Io l’ho cercato Paolo Aleandri e ha confermato il suo verbale e i legami del professore con i servizi. Perché non l’ha fatto chi ha chiesto il mio rinvio a giudizio? Che indagini sono state fatte? I verbali di Paolo Aleandri sono in rete. Silvia Signorelli deve querelarlo. Deve querelare Walter Sordi e tutti gli altri che hanno parlato del padre.  Perché querelare solo Vinciguerra? Perché chiedere il sequestro dell’intervista che ha permesso la riapertura delle indagini sull’omicidio Pecorelli? Nelle motivazioni della sentenza che ha condannato l’ex avanguardista Paolo Bellini per la strage di Bologna c’è scritto: “...anche un terrorista della nuova generazione come Valerio Fioravanti, nella sua smania di protagonismo, si avvicinò progressivamente ad elementi di spicco del neocostituito gruppo ‘Costruiamo l’Azione’ come Paolo Signorelli e Fabio De Felice, i quali a loro volta erano strettamente legati ai servizi segreti e a Licio Gelli”. Le motivazioni sono state depositate il 5 aprile 2023. Mi chiedo: possibile che i giudici del tribunale di Verona non le conoscano? Silvia Signorelli deve querelare anche chi ha scritto questa sentenza.
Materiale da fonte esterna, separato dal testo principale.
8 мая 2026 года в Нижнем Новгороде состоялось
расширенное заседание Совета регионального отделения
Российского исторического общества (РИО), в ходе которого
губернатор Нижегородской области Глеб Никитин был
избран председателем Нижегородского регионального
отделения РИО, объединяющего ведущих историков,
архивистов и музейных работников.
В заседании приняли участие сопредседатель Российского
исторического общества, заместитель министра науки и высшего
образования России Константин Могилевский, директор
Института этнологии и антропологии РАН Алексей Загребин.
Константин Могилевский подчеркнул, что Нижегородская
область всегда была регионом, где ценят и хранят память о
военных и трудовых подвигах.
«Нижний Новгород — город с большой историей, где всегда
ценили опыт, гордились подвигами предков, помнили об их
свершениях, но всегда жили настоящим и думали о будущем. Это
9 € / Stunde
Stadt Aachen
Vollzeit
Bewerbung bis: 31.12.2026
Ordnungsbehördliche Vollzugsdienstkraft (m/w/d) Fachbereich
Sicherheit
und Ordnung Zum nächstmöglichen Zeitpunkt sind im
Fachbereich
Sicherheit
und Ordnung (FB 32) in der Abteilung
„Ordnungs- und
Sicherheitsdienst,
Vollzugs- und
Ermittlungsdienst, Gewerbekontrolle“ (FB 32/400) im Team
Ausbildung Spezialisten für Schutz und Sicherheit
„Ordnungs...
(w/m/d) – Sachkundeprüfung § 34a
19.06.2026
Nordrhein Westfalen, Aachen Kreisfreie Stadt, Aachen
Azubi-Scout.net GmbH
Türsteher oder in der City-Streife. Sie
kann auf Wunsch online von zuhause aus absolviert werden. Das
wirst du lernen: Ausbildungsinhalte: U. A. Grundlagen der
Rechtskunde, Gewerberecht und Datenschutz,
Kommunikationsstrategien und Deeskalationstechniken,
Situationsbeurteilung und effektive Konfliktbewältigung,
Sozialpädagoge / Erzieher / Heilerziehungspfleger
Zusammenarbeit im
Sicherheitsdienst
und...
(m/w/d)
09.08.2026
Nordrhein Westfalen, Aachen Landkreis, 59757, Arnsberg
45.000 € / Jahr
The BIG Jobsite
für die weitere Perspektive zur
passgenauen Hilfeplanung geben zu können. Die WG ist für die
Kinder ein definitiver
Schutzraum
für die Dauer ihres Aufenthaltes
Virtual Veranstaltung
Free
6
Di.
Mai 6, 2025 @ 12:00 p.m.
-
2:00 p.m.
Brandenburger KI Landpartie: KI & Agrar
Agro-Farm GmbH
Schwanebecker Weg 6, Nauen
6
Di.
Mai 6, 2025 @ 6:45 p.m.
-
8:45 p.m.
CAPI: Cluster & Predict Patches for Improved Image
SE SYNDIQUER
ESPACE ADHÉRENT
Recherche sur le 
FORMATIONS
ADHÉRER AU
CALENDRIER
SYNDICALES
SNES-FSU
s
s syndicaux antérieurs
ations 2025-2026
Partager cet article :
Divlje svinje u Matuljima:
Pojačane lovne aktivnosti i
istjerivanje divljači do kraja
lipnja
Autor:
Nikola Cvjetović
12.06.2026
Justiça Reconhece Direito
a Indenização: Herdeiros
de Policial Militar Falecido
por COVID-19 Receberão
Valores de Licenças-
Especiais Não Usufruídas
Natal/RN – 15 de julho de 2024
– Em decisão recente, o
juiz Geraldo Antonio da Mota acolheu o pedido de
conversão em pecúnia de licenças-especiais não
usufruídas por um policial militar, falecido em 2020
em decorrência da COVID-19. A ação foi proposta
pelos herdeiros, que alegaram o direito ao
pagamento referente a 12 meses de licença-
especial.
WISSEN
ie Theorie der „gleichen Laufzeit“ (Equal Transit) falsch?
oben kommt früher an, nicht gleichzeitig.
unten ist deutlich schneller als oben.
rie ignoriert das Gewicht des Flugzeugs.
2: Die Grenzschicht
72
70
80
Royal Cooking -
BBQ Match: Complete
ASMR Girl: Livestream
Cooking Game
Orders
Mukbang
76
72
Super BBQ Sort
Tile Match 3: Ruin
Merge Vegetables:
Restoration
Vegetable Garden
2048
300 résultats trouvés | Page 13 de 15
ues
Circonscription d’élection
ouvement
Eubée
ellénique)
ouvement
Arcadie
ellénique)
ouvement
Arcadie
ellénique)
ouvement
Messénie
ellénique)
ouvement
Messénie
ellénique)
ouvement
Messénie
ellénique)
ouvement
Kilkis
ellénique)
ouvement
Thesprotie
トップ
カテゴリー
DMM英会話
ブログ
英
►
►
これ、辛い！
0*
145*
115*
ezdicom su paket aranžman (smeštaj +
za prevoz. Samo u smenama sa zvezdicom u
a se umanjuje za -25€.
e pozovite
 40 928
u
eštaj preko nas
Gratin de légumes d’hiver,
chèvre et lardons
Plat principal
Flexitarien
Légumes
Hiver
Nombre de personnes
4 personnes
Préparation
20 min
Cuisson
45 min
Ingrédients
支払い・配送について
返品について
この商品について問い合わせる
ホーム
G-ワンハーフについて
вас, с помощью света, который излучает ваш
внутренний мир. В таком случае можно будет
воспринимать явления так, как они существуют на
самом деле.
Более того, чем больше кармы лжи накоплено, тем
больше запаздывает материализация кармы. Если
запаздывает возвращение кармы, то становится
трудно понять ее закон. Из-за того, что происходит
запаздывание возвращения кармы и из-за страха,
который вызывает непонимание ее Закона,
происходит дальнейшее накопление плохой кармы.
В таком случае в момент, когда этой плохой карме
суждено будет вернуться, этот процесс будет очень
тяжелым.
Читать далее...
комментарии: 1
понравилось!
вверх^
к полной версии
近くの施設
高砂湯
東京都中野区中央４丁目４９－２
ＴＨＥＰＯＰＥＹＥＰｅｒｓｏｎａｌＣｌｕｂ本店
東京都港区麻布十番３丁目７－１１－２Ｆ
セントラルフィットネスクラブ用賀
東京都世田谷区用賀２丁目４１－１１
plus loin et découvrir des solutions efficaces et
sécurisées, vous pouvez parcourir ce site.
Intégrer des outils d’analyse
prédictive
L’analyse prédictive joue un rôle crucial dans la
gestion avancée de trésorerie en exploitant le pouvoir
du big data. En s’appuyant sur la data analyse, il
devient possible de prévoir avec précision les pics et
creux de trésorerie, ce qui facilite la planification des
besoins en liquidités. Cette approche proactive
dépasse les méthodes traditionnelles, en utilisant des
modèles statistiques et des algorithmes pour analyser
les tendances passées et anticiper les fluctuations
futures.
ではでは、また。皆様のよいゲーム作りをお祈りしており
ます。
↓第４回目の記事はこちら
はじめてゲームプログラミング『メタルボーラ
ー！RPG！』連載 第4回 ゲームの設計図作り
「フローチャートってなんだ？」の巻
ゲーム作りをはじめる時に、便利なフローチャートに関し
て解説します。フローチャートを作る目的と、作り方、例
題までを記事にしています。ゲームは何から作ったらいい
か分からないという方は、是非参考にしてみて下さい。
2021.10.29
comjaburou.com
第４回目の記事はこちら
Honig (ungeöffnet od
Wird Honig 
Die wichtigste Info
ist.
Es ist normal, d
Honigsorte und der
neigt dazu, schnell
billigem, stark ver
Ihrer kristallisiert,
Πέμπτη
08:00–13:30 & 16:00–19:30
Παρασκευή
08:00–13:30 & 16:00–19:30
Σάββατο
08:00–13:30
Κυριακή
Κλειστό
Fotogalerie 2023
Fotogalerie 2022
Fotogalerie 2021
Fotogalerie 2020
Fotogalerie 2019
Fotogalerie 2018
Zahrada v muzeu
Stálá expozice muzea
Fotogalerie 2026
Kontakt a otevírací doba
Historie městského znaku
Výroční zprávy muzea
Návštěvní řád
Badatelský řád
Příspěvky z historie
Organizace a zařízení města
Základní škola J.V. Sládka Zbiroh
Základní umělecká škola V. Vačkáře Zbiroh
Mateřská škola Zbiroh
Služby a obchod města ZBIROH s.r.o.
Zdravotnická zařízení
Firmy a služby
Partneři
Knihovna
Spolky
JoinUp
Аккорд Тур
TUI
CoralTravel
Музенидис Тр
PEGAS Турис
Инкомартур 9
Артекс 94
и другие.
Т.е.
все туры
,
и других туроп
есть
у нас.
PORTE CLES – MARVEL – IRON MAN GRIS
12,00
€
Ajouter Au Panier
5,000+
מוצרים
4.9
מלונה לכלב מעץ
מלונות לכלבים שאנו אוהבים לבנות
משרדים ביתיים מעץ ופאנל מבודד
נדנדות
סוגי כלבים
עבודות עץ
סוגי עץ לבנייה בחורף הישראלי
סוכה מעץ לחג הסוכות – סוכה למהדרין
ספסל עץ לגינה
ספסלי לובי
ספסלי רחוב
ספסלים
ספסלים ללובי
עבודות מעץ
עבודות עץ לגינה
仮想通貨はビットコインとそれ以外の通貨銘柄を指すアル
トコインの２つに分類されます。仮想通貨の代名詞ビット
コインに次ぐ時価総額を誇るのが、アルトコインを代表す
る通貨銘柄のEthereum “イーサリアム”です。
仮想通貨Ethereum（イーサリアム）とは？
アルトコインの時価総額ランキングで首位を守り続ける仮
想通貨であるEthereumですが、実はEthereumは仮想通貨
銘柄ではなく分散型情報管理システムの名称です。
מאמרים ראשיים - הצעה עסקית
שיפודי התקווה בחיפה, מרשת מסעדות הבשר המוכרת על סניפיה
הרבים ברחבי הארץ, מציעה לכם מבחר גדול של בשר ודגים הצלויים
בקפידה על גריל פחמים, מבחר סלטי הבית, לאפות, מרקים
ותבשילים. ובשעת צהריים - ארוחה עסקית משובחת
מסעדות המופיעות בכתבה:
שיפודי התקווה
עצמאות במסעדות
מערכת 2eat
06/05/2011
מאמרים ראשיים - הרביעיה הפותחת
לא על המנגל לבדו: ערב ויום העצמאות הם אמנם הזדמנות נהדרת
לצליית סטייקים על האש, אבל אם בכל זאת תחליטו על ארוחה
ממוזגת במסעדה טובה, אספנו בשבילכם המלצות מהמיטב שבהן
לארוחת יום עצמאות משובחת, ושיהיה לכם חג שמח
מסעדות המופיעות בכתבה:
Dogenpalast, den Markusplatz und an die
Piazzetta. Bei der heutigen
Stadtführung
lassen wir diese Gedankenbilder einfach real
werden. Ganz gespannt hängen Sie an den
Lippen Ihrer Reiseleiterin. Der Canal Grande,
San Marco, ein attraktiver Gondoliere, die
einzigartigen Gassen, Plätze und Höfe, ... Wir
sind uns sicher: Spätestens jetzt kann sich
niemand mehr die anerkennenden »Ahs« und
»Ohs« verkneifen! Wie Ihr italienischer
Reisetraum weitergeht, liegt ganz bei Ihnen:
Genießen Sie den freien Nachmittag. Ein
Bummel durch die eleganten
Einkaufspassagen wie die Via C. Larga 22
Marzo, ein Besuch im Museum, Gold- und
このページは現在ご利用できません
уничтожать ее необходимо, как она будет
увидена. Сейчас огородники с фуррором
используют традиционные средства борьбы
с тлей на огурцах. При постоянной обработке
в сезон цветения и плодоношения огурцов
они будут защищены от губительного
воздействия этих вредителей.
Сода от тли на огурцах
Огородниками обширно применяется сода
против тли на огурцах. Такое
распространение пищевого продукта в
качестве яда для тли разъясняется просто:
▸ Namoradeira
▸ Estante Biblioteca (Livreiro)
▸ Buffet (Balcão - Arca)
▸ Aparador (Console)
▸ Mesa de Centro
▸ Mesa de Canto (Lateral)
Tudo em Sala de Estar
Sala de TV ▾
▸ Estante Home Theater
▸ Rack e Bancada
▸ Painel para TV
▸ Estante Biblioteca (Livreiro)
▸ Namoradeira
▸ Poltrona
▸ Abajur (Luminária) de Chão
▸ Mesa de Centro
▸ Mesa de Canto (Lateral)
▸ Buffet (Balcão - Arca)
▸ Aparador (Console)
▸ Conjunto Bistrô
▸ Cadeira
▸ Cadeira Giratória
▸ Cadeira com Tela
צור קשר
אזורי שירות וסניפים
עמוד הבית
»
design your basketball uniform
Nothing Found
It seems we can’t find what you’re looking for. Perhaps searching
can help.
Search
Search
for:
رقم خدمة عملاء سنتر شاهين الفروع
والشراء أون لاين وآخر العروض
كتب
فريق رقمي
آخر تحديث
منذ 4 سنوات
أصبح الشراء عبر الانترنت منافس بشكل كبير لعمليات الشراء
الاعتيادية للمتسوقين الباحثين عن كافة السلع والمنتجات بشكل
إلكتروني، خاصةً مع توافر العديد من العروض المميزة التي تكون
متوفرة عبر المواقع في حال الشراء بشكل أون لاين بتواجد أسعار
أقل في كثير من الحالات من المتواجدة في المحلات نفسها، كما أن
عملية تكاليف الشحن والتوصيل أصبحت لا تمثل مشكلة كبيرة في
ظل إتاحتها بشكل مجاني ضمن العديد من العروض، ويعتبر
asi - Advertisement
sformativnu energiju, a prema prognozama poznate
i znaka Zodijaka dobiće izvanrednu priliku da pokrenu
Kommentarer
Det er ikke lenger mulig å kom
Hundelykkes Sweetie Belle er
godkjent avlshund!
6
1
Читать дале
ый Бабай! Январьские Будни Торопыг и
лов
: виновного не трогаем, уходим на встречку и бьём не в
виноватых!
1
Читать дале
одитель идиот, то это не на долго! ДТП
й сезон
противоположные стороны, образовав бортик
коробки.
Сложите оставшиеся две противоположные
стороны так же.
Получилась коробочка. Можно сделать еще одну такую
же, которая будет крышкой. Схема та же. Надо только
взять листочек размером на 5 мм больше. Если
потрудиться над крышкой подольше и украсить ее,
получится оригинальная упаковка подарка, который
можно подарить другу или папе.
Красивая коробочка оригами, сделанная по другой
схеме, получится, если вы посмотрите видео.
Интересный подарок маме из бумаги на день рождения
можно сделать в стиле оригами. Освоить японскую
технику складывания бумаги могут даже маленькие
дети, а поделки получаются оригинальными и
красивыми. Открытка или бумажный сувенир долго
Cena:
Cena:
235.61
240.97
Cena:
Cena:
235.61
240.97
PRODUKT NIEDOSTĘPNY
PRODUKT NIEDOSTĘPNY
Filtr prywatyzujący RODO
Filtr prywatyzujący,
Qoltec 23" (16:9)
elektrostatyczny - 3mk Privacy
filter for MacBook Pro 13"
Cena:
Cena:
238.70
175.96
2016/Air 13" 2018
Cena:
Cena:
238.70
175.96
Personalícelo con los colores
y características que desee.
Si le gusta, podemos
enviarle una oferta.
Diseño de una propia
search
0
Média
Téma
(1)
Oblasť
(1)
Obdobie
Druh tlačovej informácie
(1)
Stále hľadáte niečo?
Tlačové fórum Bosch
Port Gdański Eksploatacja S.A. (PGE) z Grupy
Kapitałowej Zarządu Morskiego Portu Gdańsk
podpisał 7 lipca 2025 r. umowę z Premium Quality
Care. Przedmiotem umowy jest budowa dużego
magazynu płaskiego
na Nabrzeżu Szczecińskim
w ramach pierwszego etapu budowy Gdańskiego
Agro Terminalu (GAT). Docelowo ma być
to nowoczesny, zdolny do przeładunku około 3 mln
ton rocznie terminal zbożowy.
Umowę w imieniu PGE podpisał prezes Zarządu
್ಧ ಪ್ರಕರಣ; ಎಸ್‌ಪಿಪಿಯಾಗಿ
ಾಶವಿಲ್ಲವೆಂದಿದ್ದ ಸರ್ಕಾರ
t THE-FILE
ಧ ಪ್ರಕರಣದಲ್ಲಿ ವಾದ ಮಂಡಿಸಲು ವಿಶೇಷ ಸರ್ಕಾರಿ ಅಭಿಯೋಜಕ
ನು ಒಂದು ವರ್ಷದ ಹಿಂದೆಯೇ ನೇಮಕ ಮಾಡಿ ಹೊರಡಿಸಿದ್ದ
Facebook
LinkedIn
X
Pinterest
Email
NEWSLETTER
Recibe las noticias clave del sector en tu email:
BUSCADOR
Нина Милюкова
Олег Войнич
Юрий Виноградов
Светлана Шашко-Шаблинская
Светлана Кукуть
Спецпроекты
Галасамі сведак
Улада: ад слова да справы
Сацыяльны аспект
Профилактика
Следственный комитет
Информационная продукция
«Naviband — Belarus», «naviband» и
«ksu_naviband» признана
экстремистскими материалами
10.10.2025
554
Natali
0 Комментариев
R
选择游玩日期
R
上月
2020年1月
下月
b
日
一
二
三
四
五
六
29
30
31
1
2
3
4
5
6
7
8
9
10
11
Perché non lo fa?


04- Ma come è possibile che il processo si tenga a Verona?

Si tiene a Verona perché il sito che nel 2019 ha ospitato la mia inchiesta sull’omicidio di Mino Pecorelli aveva sede legale a Verona, purtroppo.


05- Che cosa è stato l'omicidio Pecorelli e perché va considerato uno snodo non solo uno snodo della storia politica del Paese ma della storia italiana tout-court?

C'è un filo rosso (e nero!) che lega il lungo decennio 1969-'80. Erano i cosiddetti anni di piombo, della “strategia della tensione”... erano gli anni dei tentativi di colpi di Stato. Del terrorismo. Dei nostri servizi segreti asserviti agli interessi degli Stati Uniti. Mino Pecorelli era partito dall’omicidio di Aldo Moro ed era tornato indietro, fino alla strage di Piazza Fontana, passando per il golpe borghese del 1970 e aveva individuato quel filo invisibile che arriva fino alla strage alla stazione di Bologna. Si era messo sulle tracce dei veri responsabili di quegli anni di terrore. E per le sue ricerche finite nei suoi articoli lo hanno condannato a morte. Dunque i mandanti dell’omicidio del giornalista Mino Pecorelli vanno cercati nel cuore del “doppio stato” e del suo regista: la P2 e Licio Gelli. E processare, oggi, il suo assassino significa portare alla luce e chiarire molti fatti tragici della nostra Repubblica. 


06- Ritieni quello della procura veronese un atteggiamento preconcetto dietro al quale si cela un secondo fine?

Credo che legge e giustizia non siano la stessa cosa. Credo che a volte bisognerebbe avere il coraggio di scegliere da che parte stare. Detto questo, credo che Verona sia ancora, purtroppo, una città nera.